Im Grundsatz gilt deshalb: Je jünger der Schadenverursacher, desto weniger ist er für sein Tun verantwortlich. Massgebend ist die Urteilsfähigkeit. Laut Beat Schmidlin spielen aber auch die körperliche und geistige Entwicklung und die Schulbildung eine Rolle. Aber auch wenn die Urteilsfähigkeit bejaht wird, so heisst das nicht, dass der Junge voll haftet. Häufig wird die Haftung aufgrund des Alters reduziert. Das heisst, der Versicherer zahlt zum Beispiel 60 Prozent des Schadens.

 

Ohnehin kommt bei Schlägereien die Krankenkasse ins Spiel. Sie übernimmt die Spitalkosten und klärt ab, wieweit diese auf andere abgewälzt werden können. «Wenn sich der Sachverhalt so darstellt, dass ein Regress möglich erscheint, wird dies durch die Krankenversicherung erledigt», bestätigt CSS-Sprecher Stephan Michel. Das heisst, dass der Krankenversicherer den Haftpflichtversicherer zur Kasse bittet.

 

Nötigenfalls können Eltern auch betrieben werden

 

Falls dieser die Schadendeckung aus den obigen Gründen ablehnt, geht der Krankenversicherer auf die Eltern des Schlägers los. Und was passiert, wenn diese den Schaden nicht bezahlen können? Michel: «Wenn die Rechtslage eindeutig dafür spricht, dass die Hauptschuld beim Schläger liegt, würden wir allenfalls die Forderung auf dem betreibungsrechtlichen Weg durchsetzen.»

 

Helsana stand schon mal vor diesem Problem: Es ging ebenfalls um eine Schlägerei auf dem Pausenplatz. Das Gebiss eines Jugendlichen nahm Schaden, und die Heilkosten beliefen sich auf verhältnismässig bescheidene 3197 Franken. Der Schläger besass nur 800 Franken, und sein Vater lag mit seinem Einkommen knapp über dem Existenzminimum. «Damit die Familie nicht in eine Notlage gerät, der Verursacher aber trotzdem seine Lehre aus dem Vorfall zieht, kamen wir der Familie entgegen», erklärt Helsana-Sprecher Thomas Lüthi.
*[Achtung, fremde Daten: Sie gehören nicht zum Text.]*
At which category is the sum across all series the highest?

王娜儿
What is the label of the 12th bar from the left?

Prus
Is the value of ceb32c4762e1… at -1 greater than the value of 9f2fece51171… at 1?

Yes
Der Schläger musste sein Geld hergeben und einen Teil des künftigen Taschengeldes opfern. Schliesslich zahlte er 1045 Franken. Der Rest - 2152 Franken - blieb an der Helsana hängen. «Die Alternative wäre ein langer Rechtsstreit gegen einen allenfalls insolventen Schuldner gewesen», begründet Lüthi.